Note that the second battle, in which the Wendol came with fire in a line as if a great dragon, has not been described. It corresponds to Beowulf’s ultimate defeat later after becoming king of the Geats.

In the etiological section of his novel, Crichton evokes an argument of fantasy in which Neanderthal man survived, not merely until about 8000 years ago, but well into the first millennium after Jesus or about the time of these events. The Wendol would be the final Neanderthals in the struggle against Homo sapiens and they receded to extinction shortly thereafter, having been pushed further and further north in search of land and a living.

Conclusion

The movie made of the novel was reasonably faithful in its portrayal generally following the sequence of events and battles described by the book’s author. Despite Crichton’s involvement, some inaccuracies crept in like the chronicler’s need for a Greek and Latin interpreter, Melchisadek, though ibn Fahdlan knew both languages in the book’s account. He communicated with one of the Norseman who knew some Latin until his Norse became strong enough. Certainly, the scene in the movie in which he revealed his understanding of Norse was more dramatic than in the book. In real life, however, it might have got him killed, unhappy as the Norsemen might have been to find out after speaking in front of him that he had learned their tongue.

Crichton’s novel accomplishes an excellent approximation of the chronicle of a series of events about which songs would be sung and rhymes chanted.

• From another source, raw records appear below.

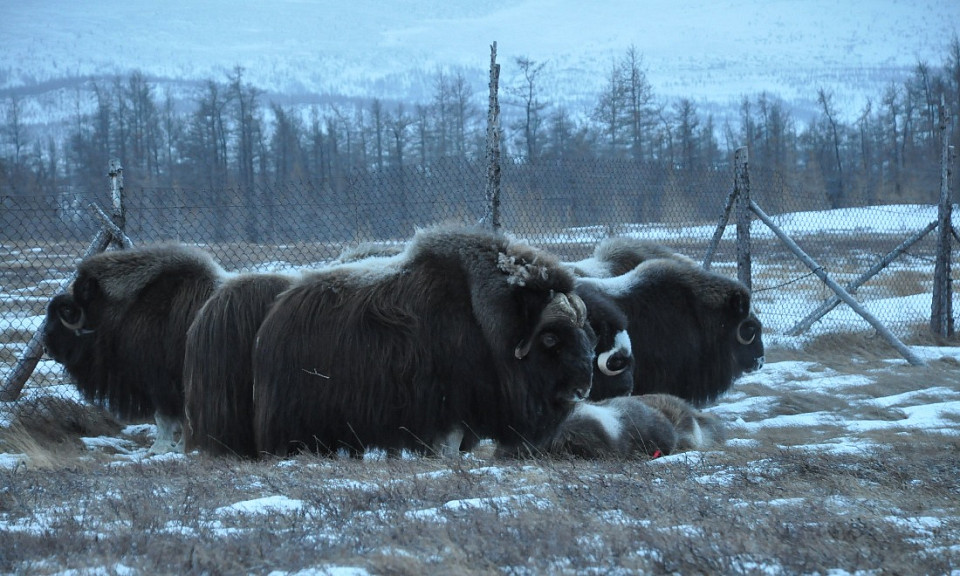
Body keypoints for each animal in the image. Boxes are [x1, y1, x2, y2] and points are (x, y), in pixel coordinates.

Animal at [251, 227, 596, 456]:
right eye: (549, 337)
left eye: (585, 334)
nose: (582, 389)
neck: (486, 323)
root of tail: (276, 314)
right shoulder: (449, 406)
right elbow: (449, 443)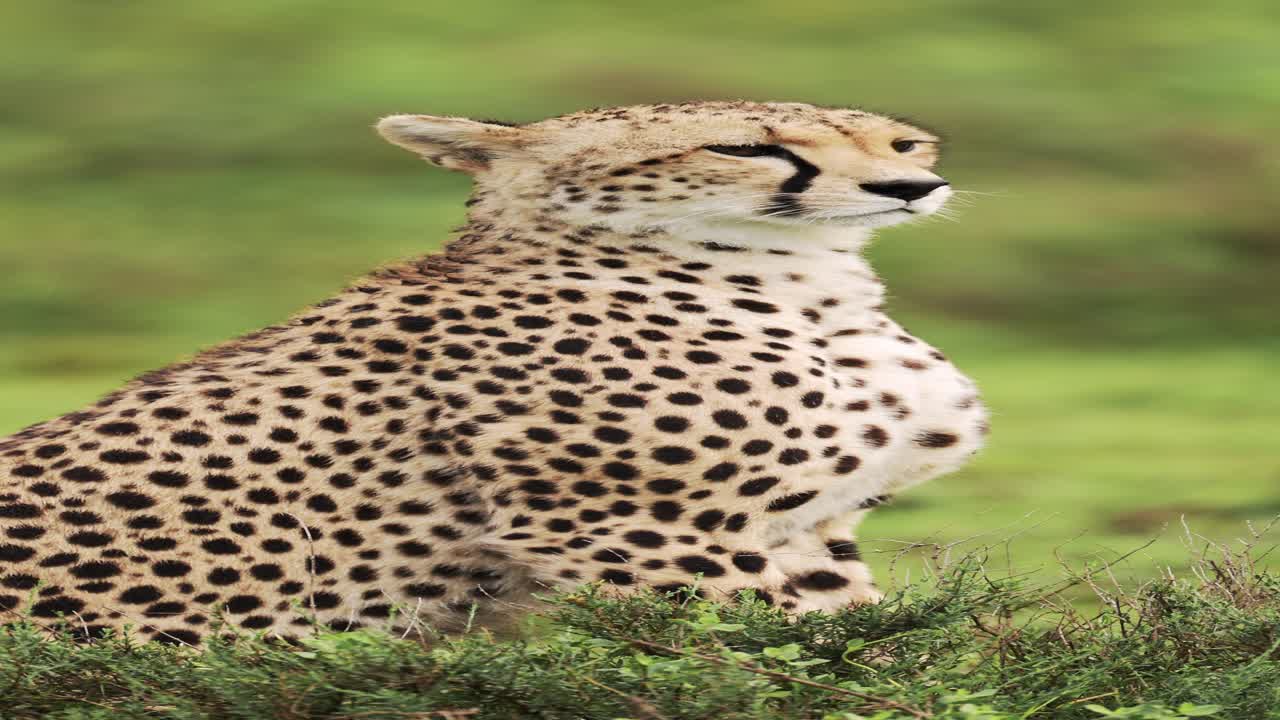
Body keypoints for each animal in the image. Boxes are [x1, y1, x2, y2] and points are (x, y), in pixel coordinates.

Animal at [0, 101, 987, 644]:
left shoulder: (809, 528)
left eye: (904, 146)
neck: (808, 285)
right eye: (745, 149)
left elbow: (863, 641)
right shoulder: (636, 530)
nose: (911, 189)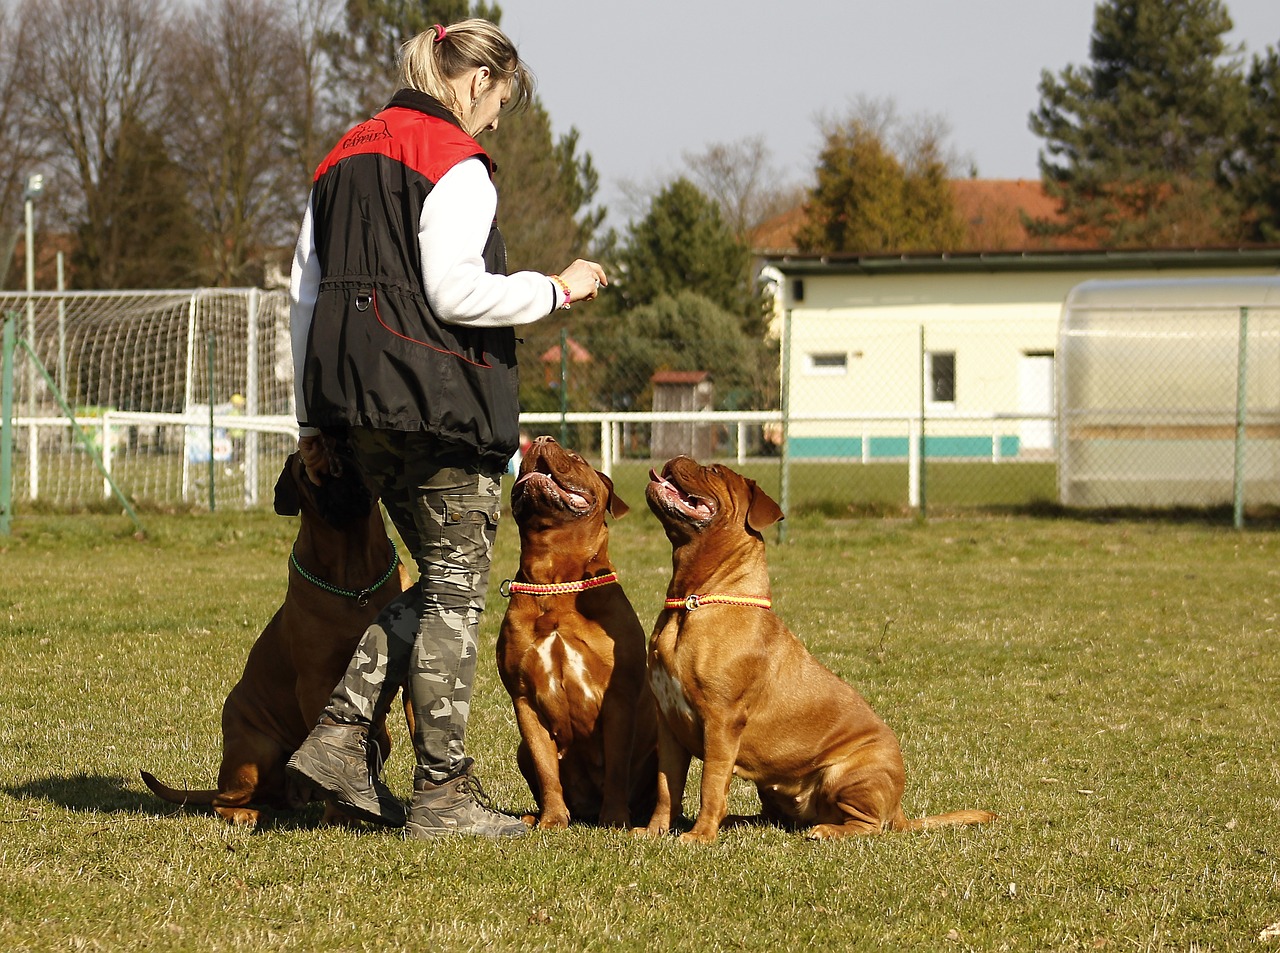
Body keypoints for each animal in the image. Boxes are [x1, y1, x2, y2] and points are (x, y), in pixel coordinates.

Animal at [141, 442, 409, 823]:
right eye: (307, 475)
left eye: (350, 452)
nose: (338, 480)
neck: (356, 585)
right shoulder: (315, 683)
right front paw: (338, 814)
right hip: (260, 749)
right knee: (221, 800)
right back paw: (246, 813)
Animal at [496, 437, 660, 823]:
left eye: (576, 458)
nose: (542, 440)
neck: (556, 580)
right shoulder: (523, 699)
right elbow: (546, 769)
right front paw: (553, 819)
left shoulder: (618, 699)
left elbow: (616, 766)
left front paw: (615, 819)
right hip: (520, 749)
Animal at [645, 457, 993, 844]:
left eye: (716, 471)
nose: (677, 458)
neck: (692, 601)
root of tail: (900, 809)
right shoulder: (668, 723)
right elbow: (666, 787)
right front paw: (654, 831)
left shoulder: (722, 721)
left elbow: (711, 784)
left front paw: (700, 835)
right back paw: (741, 820)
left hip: (848, 772)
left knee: (868, 826)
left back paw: (826, 829)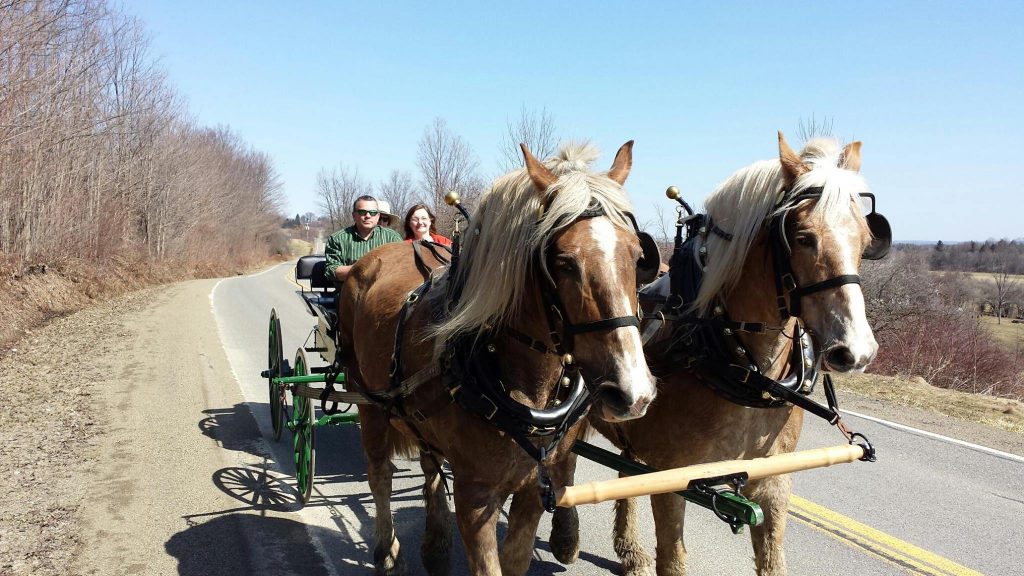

This presumably would be the model of a distant, literary basis for the Illiad, the Odyssey and the Aeneid. Every student of Classics has wondered early in his or her studies what really happened at Troy, how much is true, did Helen exist? Was there an Aeneas that fled from Troy and contributed to the establishment of a great power, Rome, that would ultimately dominate Greece a millennium later? Crichton’s imagination sketches for us what a journalist might have made of the events on which the English epic, Beowulf, was based. Michael Wood’s In Search of the Trojan War left us wondering about the identity, the ethnicity, the economy and the true story of Pergamum. Crichton casts before our eyes the dramatic account of the salvation of Scandinavia and the end of a fearsome race of people.

Bibliography

Beowulf, translated by R. K. Gordon in 1926, 1992, Dover Publications, Inc.

Benét’s Reader’s Encyclopedia, 1987, Harper & Row, Publishers, Inc., New York.

The American Heritage Dictionary of the English Language, 1992, Houghton Mifflin Company.

Petit Larousse illustré, 1983, Librarie Larousse, Paris.

Xenophon, Anabasis, 1962, University of Oklahoma Press.

Crichton, Michael, Eaters of the Dead, 1974, (I lost the book).

Wood, Michael. In Search of the Trojan War, 1985, British Broadcasting Corporation, London.